浜松市巡りの帰路、浜松市の北の三ヶ日町へ寄りました。
東海道の裏街道、姫街道の宿場町として知られ、それ以前から交通の要所として栄えました。
三ヶ日では、平安時代に謀反の容疑をかけられ、流罪となった貴族、橘逸勢(たちばなのはやなり)が病没、娘が草庵を結んだという言い伝えがあります。

橘逸勢神社
静岡県浜松市北区三ヶ日町本坂
橘 逸勢(たちばなのはやなり)は、平安時代の初期、空海、最澄らと共に遣唐使船に乗り唐に渡って留学した貴族で、空海、嵯峨天皇とならび、平安時代の三筆と称されます。
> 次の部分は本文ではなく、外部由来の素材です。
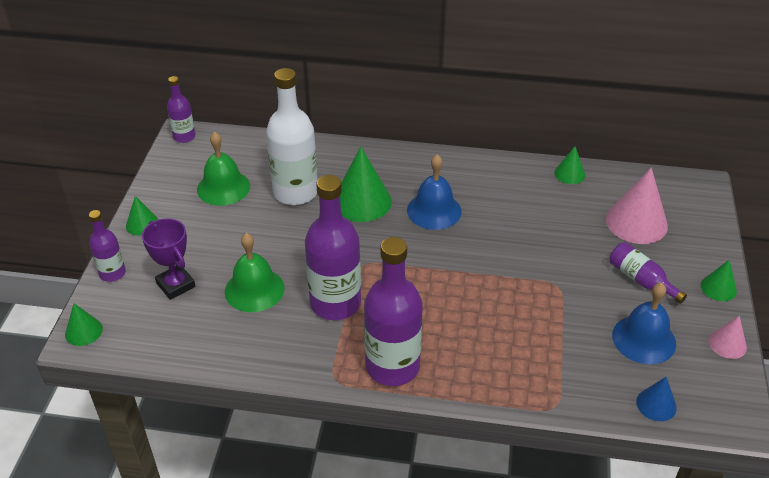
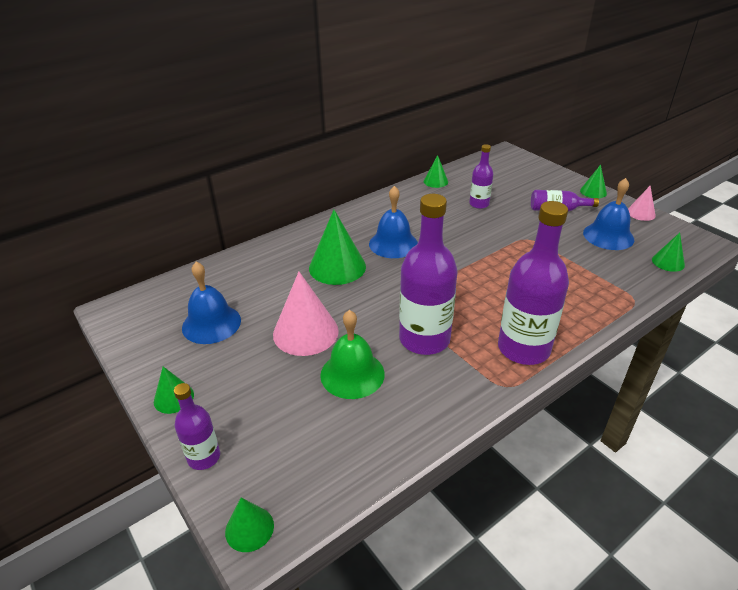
camera: 45 degrees left, 5 degrees down
purple trophy [142,218,195,300] -> none
purple bottle [167,76,195,143] -> purple bottle moved to [469,144,493,209]
green bell [197,131,250,206] -> blue bell [182,262,241,344]
white bottle [266,68,317,205] -> none
pink cone [606,168,668,244] -> pink cone moved to [273,272,339,356]
blue cone [636,377,677,421] -> green cone [652,233,685,272]

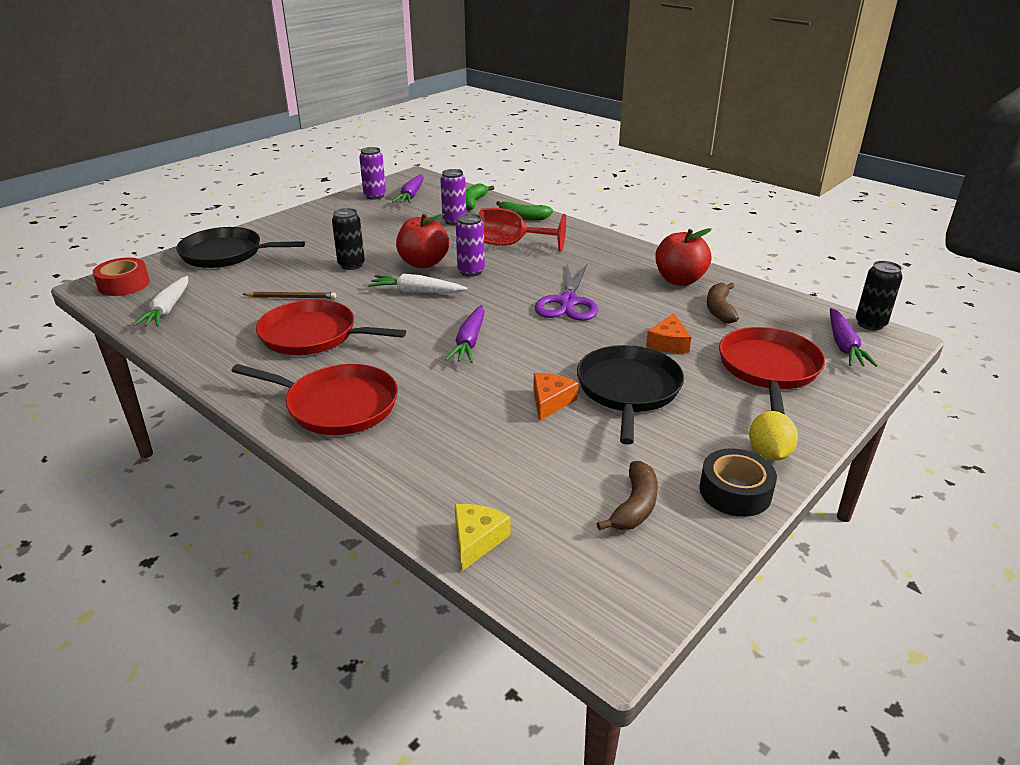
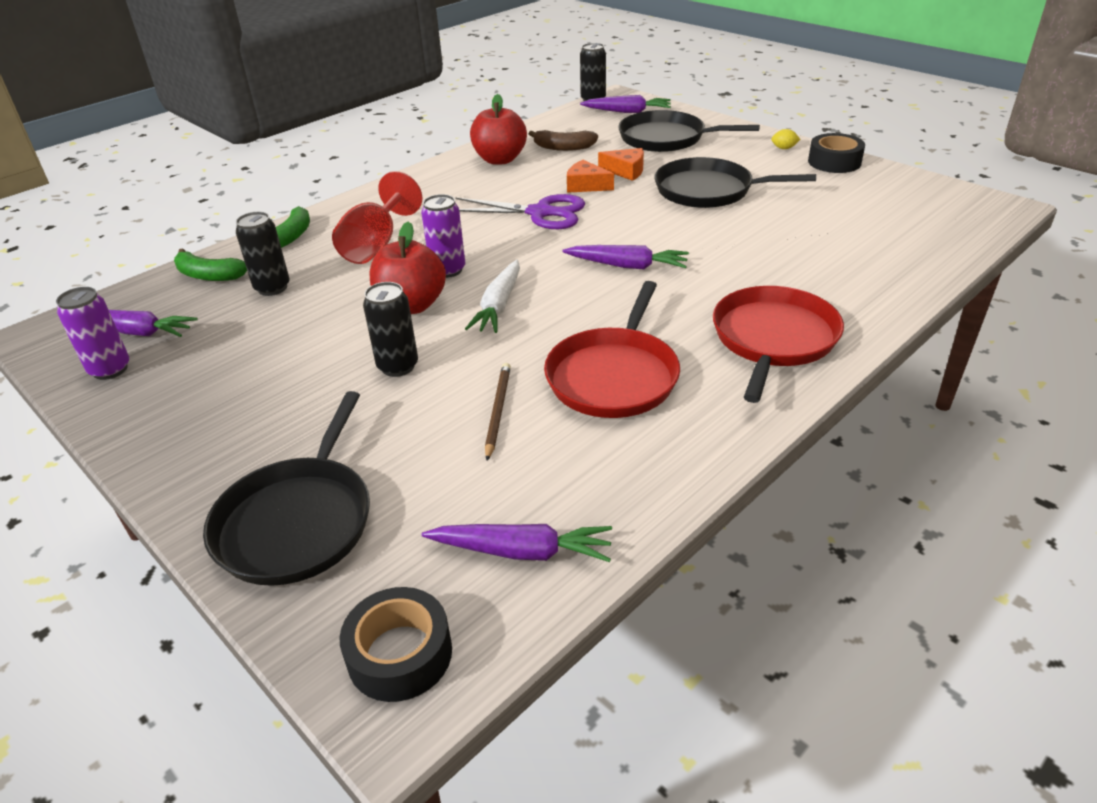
camera: 85 degrees left, 5 degrees up
red tape [93,257,150,296] -> black tape [340,587,452,702]
white carrot [133,276,188,326] -> purple carrot [422,524,612,562]
purple can [440,169,466,225] -> black can [236,212,290,296]
yellow cheese [455,504,510,571] -> none
orange cheese [533,373,579,421] -> orange cheese moved to [567,160,614,193]
brown banana [597,461,658,531] -> none
red pan [719,327,825,414] -> black pan [618,110,760,152]
yellow lemon [749,411,798,461] -> yellow lemon [771,129,801,149], size x0.57

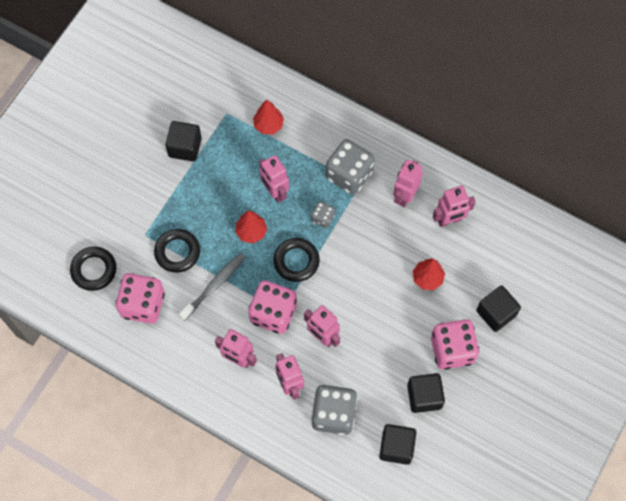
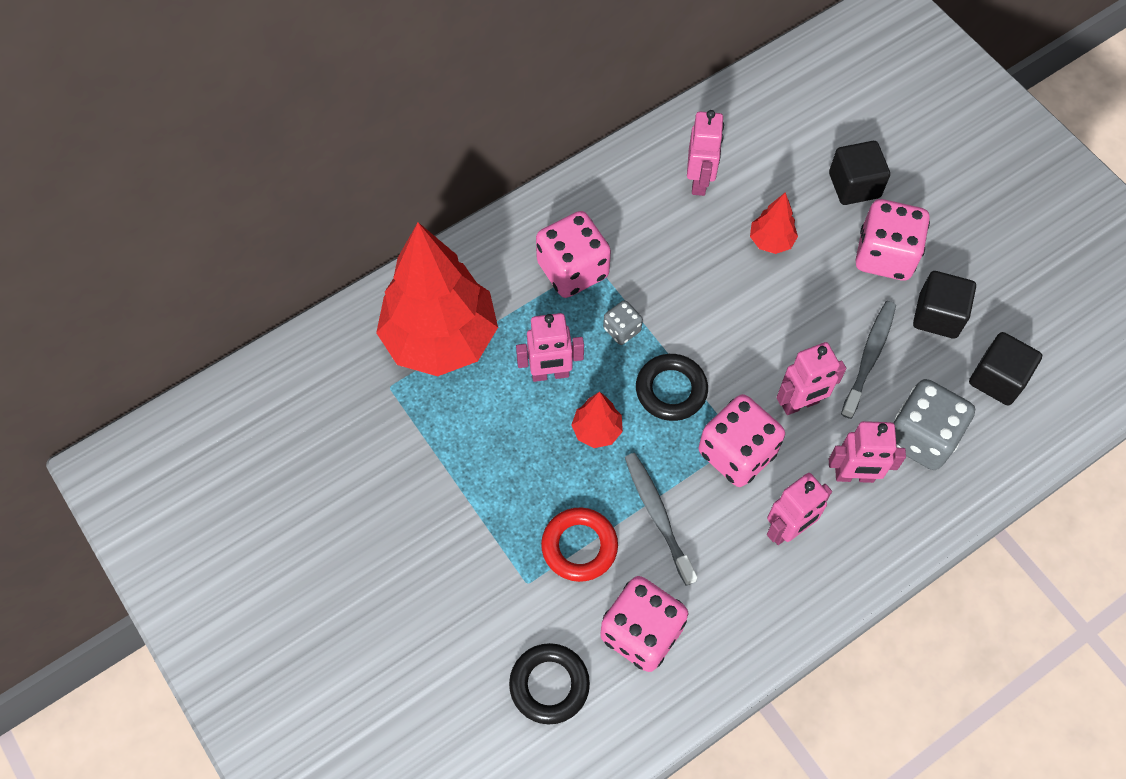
camera: 65 degrees left, 5 degrees down
black ring [154,229,200,273] -> red ring [541,508,618,582]
black cube [165,121,202,162] -> none
red tree [253,100,284,134] -> red tree [376,222,498,376], size x2.39
grey dice [326,139,375,195] -> pink dice [536,211,611,298]
pink robot [393,160,423,207] -> none
none -> grey toothbrush [841,301,896,419]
帰国後の逸勢は、琴と書に傾倒し、第一人者となるも、晩年に突如いわれのない陰謀に巻き込まれます。
842年 承和9年に嵯峨上皇が没した2日後の7月17日に皇太子・恒貞親王の東国への移送を画策し謀反を画策しているとして、朝廷の官人〜伴健岑(とものこわみね)と共に捕らわれました。
逸勢は棒で何度も殴られる拷問を受けるも罪は認めずにいましたが、5日後の7月23日には仁明天皇が謀反人であるとの詔勅が出され、住まいの春宮坊が兵によって包囲され、結局、大納言・藤原愛発や中納言・藤原吉野、参議・文室秋津は免官され、恒貞親王は皇太子を廃されます。
逸勢と健岑は最も重い罰を受け、逸勢は姓を非人と改めた上で伊豆国へ配流となり、健岑は隠岐国への遠島となり、両者への流罪が決まりました。(承和の変)
逸勢は伊豆への護送途中、遠江国板築(現在の浜松市北区三ヶ日本坂)で病没します。
このとき、逸勢の後を追っていた娘は板築駅まできたときに父の死を知り悲歎にくれます。
逸勢の娘はその地に父を埋葬し、尼となり名を妙冲と改め、墓の近くに草庵を営み、菩提を弔い続けました。
死後、逸勢は罪を許され、850年 嘉祥3年に正五位下の位階を贈られました。その際に逸勢の娘の孝行の話が都に伝わり賞賛されました。853年 仁寿3年には従四位下が贈位されました。


橘逸勢神社には、病没した逸勢は埋葬されたものの、罪を許され遺骸は京へ戻された際に銅鏡が代わりに埋められました。逸勢の墓石が祠の横に残されてます。